Carlton Martial

No. 38, 2
- Position: Linebacker

Personal information
- Born: April 11, 1999 (age 27) Mobile, Alabama, U.S.
- Listed height: 5 ft 9 in (1.75 m)
- Listed weight: 210 lb (95 kg)

Career information
- High school: McGill–Toolen Catholic (Mobile, Alabama)
- College: Troy (2017–2022);

Awards and highlights
- Sun Belt Male Athlete of the Year (2022); Sun Belt Defensive Player of the Year (2022); 4× First-team All-Sun Belt (2019–2022); Freshman All-American (2018); FBS record Most career total tackles: 578;

= Carlton Martial =

American football player (born 1999)

Carlton Anthony Martial (born April 11, 1999) is an American former college football linebacker. He played for the Troy Trojans, where he became the NCAA's all time leader in total tackles. He began his career as a walk-on and was selected as a freshman All-American in 2018. He was also a finalist for the Burlsworth Trophy in 2021 and 2022.

==Early life==
Martial was born in 1999, the son of football coach Philbert Martial. He began playing football at age three with his father's team, the Cottage Hill Steelers. He played at the quarterback, cornerback, and running back positions as a youth player and also played basketball. He attended McGill–Toolen Catholic High School in Mobile, Alabama. He played football at the linebacker position in high school, helping the team to back-to-back state title games, tallying 197 tackles as a junior and 120 tackles as a senior. At five feet, nine inches, he was regarded as small and did not receive any NCAA Division I Football Bowl Subdivision (FBS) scholarship offers. He had offers from Alabama A&M, North Alabama, Jackson State, and Alcorn State, and preferred walk-on offers from Troy and Auburn.

==College career==
===Walk-on===
Martial enrolled at Troy University in 2017 as a preferred walk-on player. He redshirted in 2017 and played at the middle linebacker position as a redshirt freshman in 2018.

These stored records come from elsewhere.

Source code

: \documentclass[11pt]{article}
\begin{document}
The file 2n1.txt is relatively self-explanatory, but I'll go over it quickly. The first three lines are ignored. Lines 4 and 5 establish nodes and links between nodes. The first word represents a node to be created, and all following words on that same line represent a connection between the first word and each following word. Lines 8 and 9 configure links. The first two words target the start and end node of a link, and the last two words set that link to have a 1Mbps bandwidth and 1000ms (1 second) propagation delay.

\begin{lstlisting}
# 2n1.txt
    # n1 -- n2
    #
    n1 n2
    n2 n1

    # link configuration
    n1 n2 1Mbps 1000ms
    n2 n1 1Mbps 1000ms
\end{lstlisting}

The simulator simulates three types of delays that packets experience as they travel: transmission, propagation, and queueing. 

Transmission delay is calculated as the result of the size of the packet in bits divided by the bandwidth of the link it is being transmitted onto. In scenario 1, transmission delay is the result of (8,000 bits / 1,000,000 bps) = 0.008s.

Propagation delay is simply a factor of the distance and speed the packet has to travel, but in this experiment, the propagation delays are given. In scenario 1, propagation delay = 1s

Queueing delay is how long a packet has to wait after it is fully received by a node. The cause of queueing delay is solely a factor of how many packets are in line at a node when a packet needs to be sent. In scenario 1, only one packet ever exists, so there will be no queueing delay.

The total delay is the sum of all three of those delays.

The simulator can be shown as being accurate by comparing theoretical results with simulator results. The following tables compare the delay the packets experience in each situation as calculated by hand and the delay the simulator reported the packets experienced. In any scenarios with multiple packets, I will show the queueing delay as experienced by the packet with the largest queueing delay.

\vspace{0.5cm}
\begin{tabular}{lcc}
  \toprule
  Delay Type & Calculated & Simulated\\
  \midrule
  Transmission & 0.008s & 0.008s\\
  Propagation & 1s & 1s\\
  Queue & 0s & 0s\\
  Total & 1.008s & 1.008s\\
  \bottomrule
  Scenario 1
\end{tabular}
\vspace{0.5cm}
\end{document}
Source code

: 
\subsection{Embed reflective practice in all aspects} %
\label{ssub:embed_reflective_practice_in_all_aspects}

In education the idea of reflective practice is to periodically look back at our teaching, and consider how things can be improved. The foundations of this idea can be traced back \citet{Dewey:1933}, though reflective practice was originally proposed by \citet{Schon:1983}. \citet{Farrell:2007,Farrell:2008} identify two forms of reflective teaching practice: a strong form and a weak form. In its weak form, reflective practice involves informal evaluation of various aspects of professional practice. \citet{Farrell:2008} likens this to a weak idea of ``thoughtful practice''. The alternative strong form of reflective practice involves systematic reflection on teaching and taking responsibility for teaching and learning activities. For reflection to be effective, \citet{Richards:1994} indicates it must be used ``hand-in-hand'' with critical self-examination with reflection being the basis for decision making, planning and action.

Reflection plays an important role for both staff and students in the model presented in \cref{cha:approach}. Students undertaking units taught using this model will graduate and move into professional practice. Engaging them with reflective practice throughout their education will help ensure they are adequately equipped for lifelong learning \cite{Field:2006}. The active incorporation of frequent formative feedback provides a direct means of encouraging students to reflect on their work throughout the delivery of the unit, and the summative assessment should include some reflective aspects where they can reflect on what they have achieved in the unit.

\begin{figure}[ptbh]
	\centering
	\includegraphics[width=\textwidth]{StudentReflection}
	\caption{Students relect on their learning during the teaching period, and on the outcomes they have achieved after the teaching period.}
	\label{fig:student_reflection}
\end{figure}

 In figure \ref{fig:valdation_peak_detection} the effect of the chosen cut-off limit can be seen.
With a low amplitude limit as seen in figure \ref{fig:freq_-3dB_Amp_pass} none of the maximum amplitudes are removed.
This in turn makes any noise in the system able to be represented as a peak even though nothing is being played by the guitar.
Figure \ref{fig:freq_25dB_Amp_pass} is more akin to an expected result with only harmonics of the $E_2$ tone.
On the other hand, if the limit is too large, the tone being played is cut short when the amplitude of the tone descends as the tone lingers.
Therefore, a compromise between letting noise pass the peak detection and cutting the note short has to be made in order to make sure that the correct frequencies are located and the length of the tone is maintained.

===2018 season: Freshman All-America honors===
In August 2018, The Montgomery Advertiser credited Martial for "working his butt off," resulting in a "meteoric rise ... from walk-on chum in practice and in-game towel-waving sideline crazy man to playing a key role." He tallied 76 tackles and helped the 2018 Troy Trojans to a 10–3 record and a victory in the Dollar General Bowl. He was also selected as a freshman All-American by USA Today and the Football Writers Association of America (FWAA).

===2019 season===
As a redshirt sophomore in 2019, Martial led the team with 126 tackles. He was the first Troy player to tally over 100 tackles in eight years. Against Texas State on November 16, he had two one-handed interceptions, one of which he returned 64 yards for a touchdown with eight seconds remaining in the game.

===2020 season===
As a redshirt junior in the COVID-shortened 2020 season, Martial was selected as a first-team pre-season All-American by the Walter Camp Football Foundation. He led the country with 113 tackles. He was the first Troy player since 2002 to register over 100 tackles in consecutive seasons. He also tallied a career-high 21 tackles, a sack and an interception against No. 11 Coastal Carolina.

===2021 season===
In 2021, Martial retained his junior status, as the 2020 season did not alter it. He was selected in August 2021 as the Sun Belt Conference preseason Defensive Player of the Year. In November 2021, he was also selected as a finalist for the Burlsworth Trophy awarded each year to the most outstanding player who began his career as a walk-on.

===2022 season===
In January 2022, having another year of eligibility remaining due to the COVID year, Martial announced that he would return to try for a fifth season. He began the 2022 season needing 104 tackles to break the NCAA Division I FBS record for most tackles in a career. On November 12, 2022, he had his 546th tackle to break the prior record of 545 tackles set by Tim McGarigle of Northwestern.

===College statistics===

| Season | Games | Solo tackles | Assists | Total tackles | Tackles for loss |
|---|---|---|---|---|---|
| 2018 | 12 | 33 | 43 | 76 | 9.0 |
| 2019 | 12 | 70 | 57 | 127 | 18.5 |
| 2020 | 11 | 54 | 60 | 114 | 10.0 |
| 2021 | 12 | 44 | 82 | 126 | 10.0 |
| 2022 | 12 | 55 | 80 | 135 | 3.5 |
| Total | 59 | 256 | 322 | 578 | 51.0 |

==Professional career==
===Hamilton Tiger-Cats===
On May 14, 2023, Martial signed with the Hamilton Tiger-Cats of the Canadian Football League (CFL). On June 3, 2023, Martial was released by the Tiger-Cats during final roster cuts.